## Extracted page text data

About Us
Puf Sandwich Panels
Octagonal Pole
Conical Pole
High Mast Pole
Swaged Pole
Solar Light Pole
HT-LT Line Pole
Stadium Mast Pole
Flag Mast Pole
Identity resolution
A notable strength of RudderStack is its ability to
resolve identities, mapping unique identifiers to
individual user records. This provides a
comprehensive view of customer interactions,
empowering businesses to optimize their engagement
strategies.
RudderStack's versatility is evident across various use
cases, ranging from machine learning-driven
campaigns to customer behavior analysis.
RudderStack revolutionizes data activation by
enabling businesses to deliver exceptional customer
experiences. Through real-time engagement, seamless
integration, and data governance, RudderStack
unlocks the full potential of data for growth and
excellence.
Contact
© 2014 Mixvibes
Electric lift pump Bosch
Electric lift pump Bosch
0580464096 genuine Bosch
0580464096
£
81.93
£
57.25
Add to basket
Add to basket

==

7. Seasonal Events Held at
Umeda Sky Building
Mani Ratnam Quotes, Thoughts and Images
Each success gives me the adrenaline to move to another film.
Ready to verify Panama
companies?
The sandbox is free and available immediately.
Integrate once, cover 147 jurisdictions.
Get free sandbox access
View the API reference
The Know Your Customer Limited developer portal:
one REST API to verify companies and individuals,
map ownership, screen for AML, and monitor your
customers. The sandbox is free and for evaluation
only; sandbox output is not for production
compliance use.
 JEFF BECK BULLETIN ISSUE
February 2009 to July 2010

## Exercise brief
Beginning at the line with "Umeda Sky Building" and stopping after the line with "View the API reference", please write out every line of the data above exactly and nothing else.

## Response box
Umeda Sky Building
Mani Ratnam Quotes, Thoughts and Images
Each success gives me the adrenaline to move to another film.
Ready to verify Panama
companies?
The sandbox is free and available immediately.
Integrate once, cover 147 jurisdictions.
Get free sandbox access
View the API reference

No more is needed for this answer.